▸ **Work required**
In the records below, count each line where the word "pixel" appears, and reply with that number only.

▸ **Exercise data**
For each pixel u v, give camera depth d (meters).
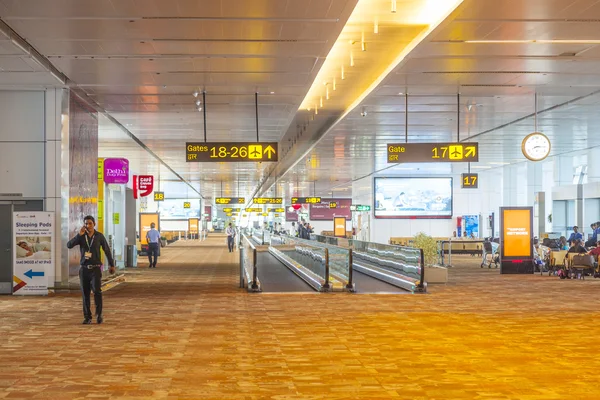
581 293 16.27
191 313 12.61
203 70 14.55
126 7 10.18
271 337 9.91
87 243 11.43
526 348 9.03
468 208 43.44
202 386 6.96
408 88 16.98
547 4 10.29
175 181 49.94
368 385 6.99
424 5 11.45
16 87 16.19
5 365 8.02
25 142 16.47
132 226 29.55
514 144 28.53
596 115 21.19
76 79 15.37
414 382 7.12
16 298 15.28
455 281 19.83
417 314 12.45
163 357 8.45
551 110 20.25
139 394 6.65
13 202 16.47
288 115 20.48
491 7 10.47
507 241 22.80
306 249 21.44
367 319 11.79
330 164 35.97
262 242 47.81
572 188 30.92
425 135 25.48
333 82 17.48
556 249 26.48
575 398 6.46
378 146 28.53
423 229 41.84
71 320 11.80
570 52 13.36
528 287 17.86
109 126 22.22
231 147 17.27
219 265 27.08
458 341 9.56
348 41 13.68
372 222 41.62
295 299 14.91
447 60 14.07
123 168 20.78
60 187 16.42
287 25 11.16
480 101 18.80
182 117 20.67
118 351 8.86
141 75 15.01
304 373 7.55
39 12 10.42
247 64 14.00
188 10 10.34
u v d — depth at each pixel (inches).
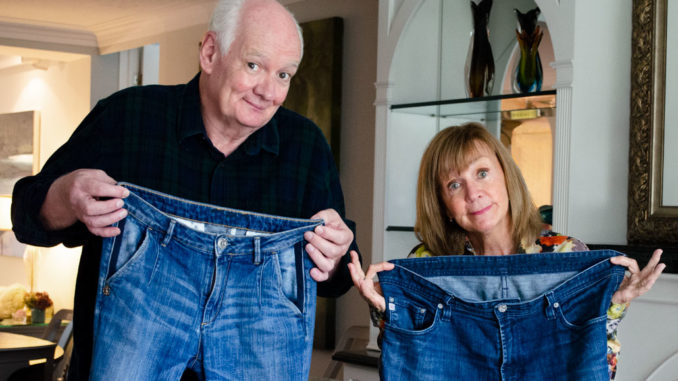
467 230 77.0
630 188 100.3
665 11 98.5
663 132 98.4
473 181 75.1
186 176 67.7
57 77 258.2
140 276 56.1
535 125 113.4
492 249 78.5
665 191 98.1
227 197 68.6
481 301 61.2
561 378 60.1
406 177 125.1
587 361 58.9
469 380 62.3
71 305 244.8
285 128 72.7
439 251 81.4
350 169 159.8
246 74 61.8
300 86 166.1
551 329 60.7
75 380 64.2
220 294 58.8
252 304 59.6
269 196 69.7
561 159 102.6
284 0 174.9
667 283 92.8
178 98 69.0
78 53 235.5
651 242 98.6
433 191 79.6
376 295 63.8
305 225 60.0
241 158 69.3
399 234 122.7
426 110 124.0
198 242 57.9
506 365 61.3
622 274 59.7
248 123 63.5
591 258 61.2
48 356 168.1
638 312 95.7
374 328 124.0
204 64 65.1
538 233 77.6
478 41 115.4
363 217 156.9
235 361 59.2
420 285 63.0
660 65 98.7
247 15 61.8
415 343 62.7
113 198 56.4
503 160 76.4
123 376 55.2
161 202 57.2
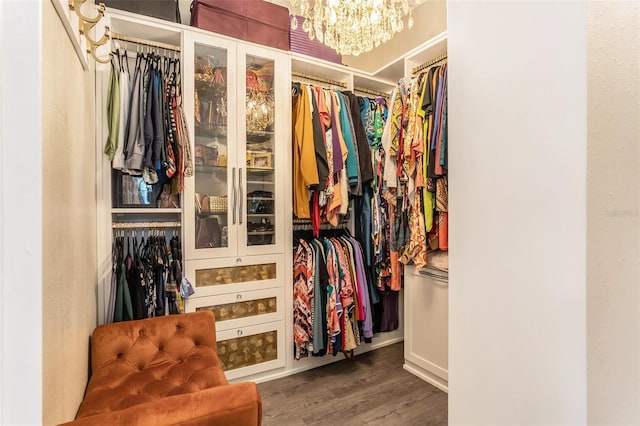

▸ **Output below**
2